== AVAILABLE DATA ==
..............................
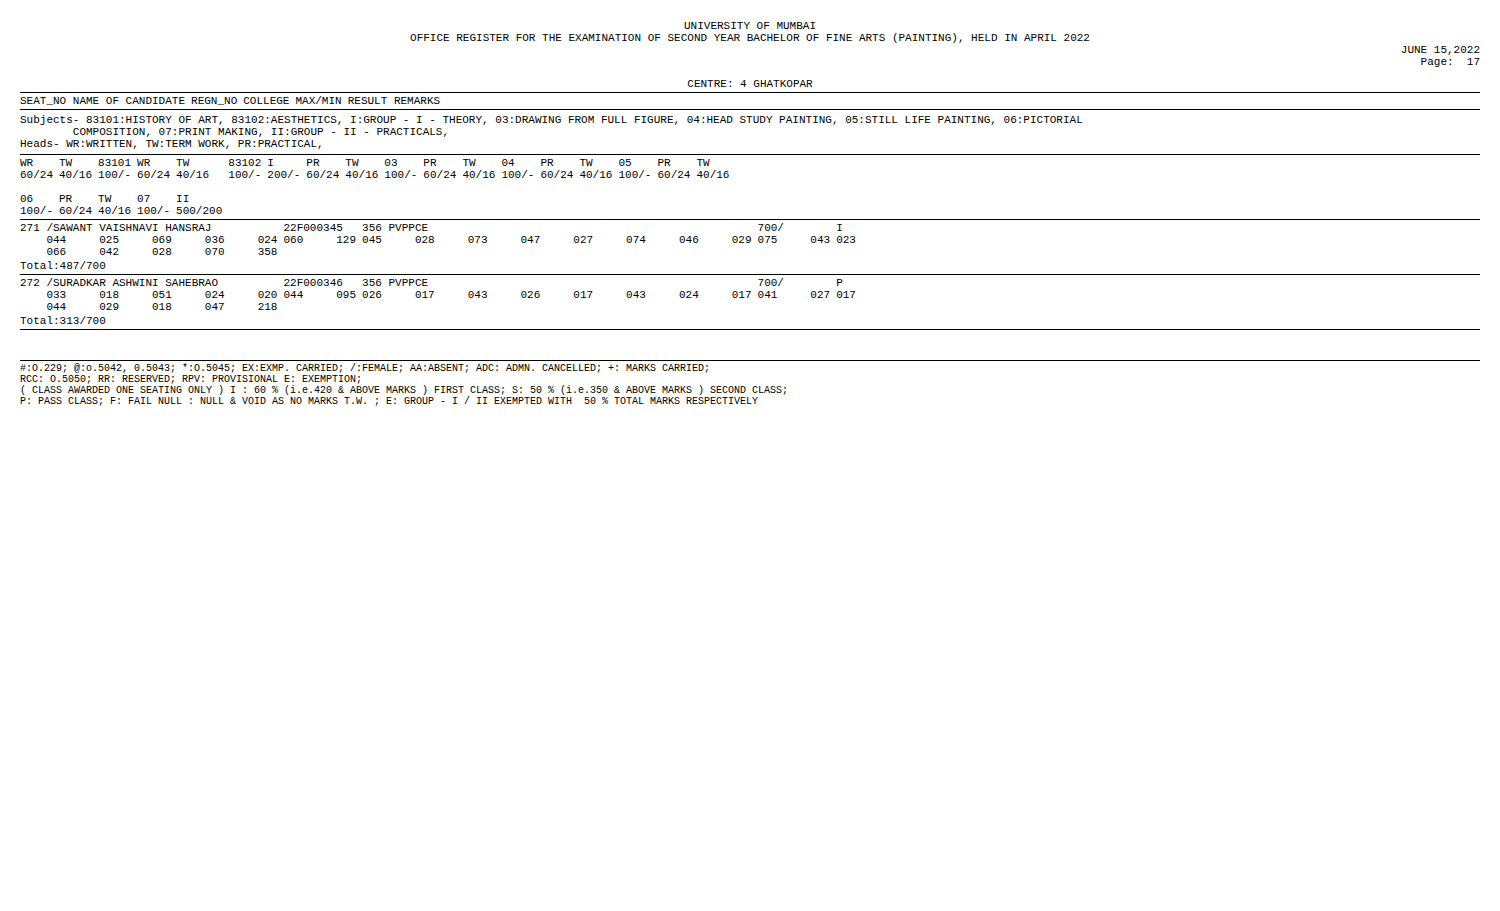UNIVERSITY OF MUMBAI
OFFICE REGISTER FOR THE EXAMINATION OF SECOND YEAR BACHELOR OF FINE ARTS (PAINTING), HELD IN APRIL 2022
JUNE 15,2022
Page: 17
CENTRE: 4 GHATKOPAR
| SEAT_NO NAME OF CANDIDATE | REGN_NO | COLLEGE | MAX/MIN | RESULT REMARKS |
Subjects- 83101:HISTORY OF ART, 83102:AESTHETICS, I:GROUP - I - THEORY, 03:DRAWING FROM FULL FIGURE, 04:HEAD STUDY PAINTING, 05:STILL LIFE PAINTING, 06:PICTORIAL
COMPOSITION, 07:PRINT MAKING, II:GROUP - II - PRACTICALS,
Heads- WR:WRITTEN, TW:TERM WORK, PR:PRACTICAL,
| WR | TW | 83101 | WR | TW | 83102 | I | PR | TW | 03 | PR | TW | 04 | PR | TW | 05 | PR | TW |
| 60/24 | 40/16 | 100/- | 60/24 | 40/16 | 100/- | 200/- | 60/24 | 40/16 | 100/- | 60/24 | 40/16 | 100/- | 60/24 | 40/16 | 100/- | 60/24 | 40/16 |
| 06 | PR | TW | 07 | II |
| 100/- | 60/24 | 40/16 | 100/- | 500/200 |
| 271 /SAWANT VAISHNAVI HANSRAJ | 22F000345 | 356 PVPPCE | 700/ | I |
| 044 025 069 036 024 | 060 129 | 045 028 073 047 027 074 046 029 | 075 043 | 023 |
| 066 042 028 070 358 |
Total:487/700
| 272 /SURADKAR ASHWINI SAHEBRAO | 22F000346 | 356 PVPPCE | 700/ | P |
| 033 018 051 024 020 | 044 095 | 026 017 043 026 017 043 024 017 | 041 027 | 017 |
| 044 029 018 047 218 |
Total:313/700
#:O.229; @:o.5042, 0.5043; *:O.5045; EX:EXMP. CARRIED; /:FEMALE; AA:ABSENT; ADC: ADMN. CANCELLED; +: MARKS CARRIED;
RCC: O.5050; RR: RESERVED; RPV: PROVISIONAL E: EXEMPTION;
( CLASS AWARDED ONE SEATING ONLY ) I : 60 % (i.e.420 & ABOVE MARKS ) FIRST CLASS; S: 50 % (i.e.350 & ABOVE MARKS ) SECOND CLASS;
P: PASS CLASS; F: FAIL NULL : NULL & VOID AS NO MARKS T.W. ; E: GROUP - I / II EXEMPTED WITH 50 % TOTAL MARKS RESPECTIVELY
..............................
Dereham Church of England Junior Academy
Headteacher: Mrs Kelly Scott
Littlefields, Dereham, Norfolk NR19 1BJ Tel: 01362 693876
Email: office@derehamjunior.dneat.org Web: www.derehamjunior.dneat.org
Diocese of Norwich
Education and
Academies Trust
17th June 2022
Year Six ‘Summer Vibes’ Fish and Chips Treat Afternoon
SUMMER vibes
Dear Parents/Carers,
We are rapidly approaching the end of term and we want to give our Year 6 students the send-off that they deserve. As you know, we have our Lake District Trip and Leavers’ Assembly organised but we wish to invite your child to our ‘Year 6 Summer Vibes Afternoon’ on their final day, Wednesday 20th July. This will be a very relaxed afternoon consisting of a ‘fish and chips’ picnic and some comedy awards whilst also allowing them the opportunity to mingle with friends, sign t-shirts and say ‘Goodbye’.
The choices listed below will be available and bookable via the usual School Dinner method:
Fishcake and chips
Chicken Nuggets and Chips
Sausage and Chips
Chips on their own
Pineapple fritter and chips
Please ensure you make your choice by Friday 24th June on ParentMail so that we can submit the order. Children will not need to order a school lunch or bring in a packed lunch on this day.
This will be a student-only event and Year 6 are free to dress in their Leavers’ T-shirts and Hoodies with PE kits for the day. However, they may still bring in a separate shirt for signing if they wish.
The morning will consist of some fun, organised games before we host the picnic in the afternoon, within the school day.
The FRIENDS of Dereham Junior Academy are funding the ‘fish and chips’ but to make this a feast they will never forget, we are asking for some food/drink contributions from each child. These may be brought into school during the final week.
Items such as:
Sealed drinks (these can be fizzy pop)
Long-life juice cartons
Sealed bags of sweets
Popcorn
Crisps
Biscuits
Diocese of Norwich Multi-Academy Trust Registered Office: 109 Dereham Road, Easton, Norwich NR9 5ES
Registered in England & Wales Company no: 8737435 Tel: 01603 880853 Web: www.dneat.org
..............................
== THE TASK ==
In the entries above, find the line holding "Subjects- 83101:HISTORY OF" and the line holding "TW | 07 | II |", then retype exactly those two lines and every line between them, and nothing else.

== WRITTEN SOLUTION ==
Subjects- 83101:HISTORY OF ART, 83102:AESTHETICS, I:GROUP - I - THEORY, 03:DRAWING FROM FULL FIGURE, 04:HEAD STUDY PAINTING, 05:STILL LIFE PAINTING, 06:PICTORIAL
COMPOSITION, 07:PRINT MAKING, II:GROUP - II - PRACTICALS,
Heads- WR:WRITTEN, TW:TERM WORK, PR:PRACTICAL,
| WR | TW | 83101 | WR | TW | 83102 | I | PR | TW | 03 | PR | TW | 04 | PR | TW | 05 | PR | TW |
| 60/24 | 40/16 | 100/- | 60/24 | 40/16 | 100/- | 200/- | 60/24 | 40/16 | 100/- | 60/24 | 40/16 | 100/- | 60/24 | 40/16 | 100/- | 60/24 | 40/16 |
| 06 | PR | TW | 07 | II |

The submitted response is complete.